** COLLECTED DATA follows **
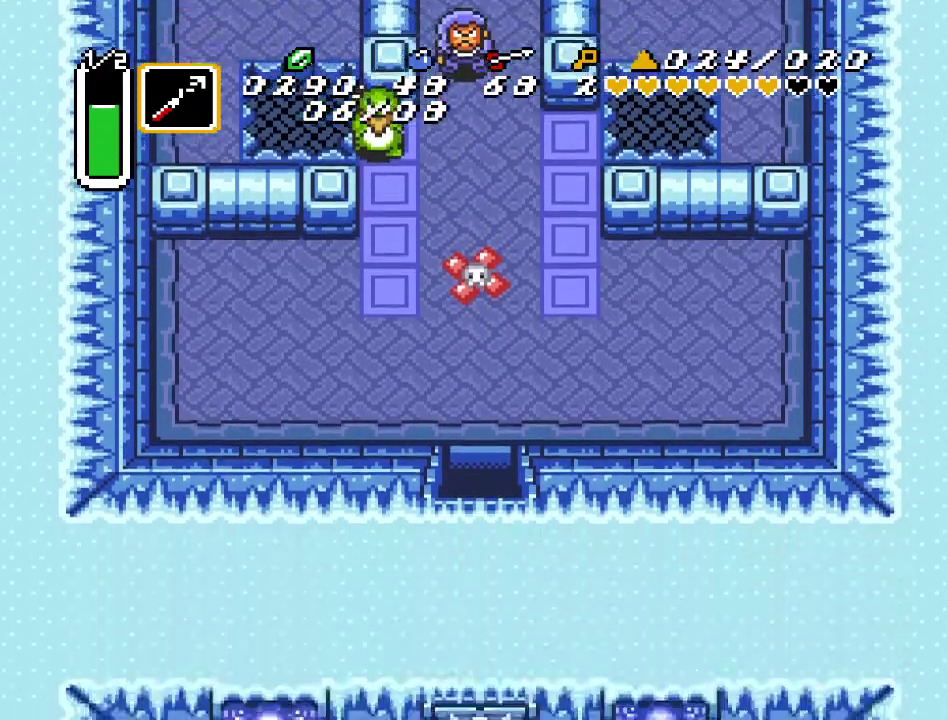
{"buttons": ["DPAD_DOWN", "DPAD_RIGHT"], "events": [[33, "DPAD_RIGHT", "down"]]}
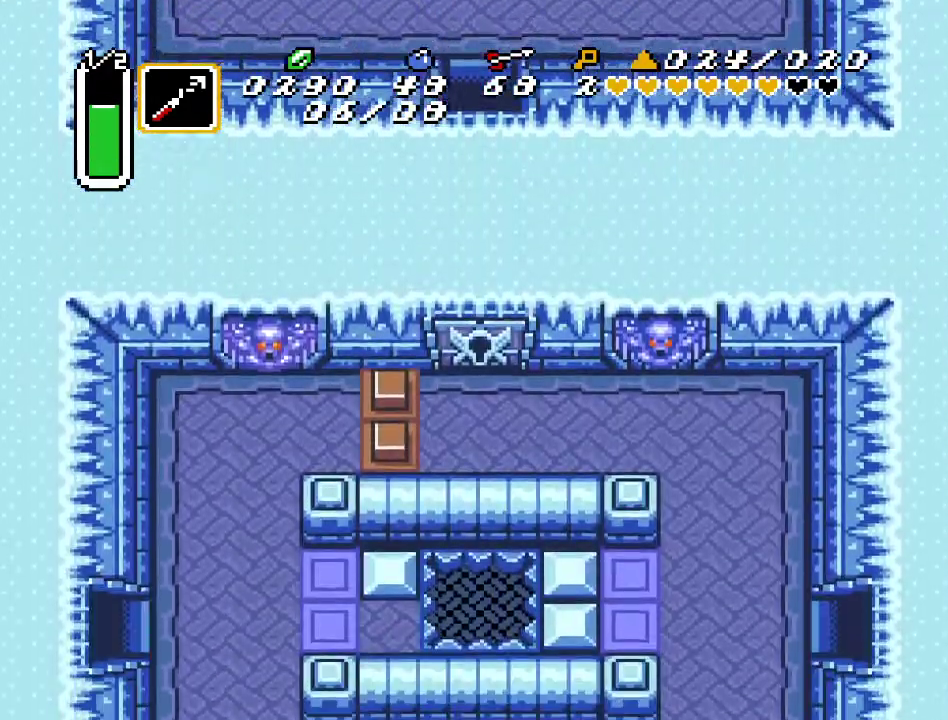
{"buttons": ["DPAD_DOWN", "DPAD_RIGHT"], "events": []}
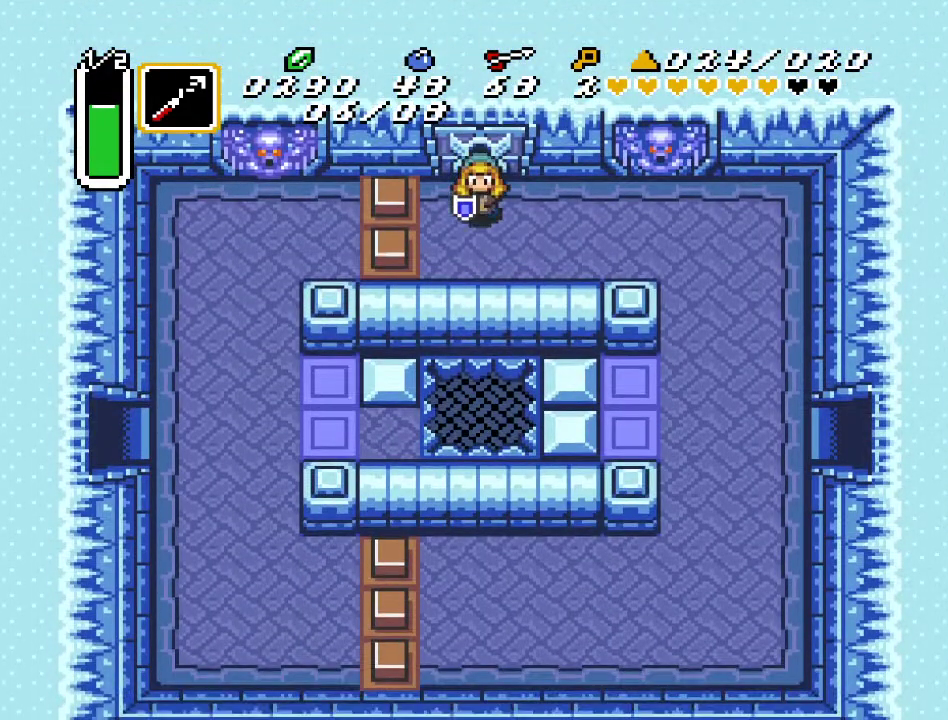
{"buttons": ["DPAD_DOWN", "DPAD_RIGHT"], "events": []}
** End of COLLECTED DATA **
**ABOUT THIS EXERCISE**
Please print the data above once more, exactly and without images.

**TASK RESPONSE**
{"buttons": ["DPAD_DOWN", "DPAD_RIGHT"], "events": [[33, "DPAD_RIGHT", "down"]]}
{"buttons": ["DPAD_DOWN", "DPAD_RIGHT"], "events": []}
{"buttons": ["DPAD_DOWN", "DPAD_RIGHT"], "events": []}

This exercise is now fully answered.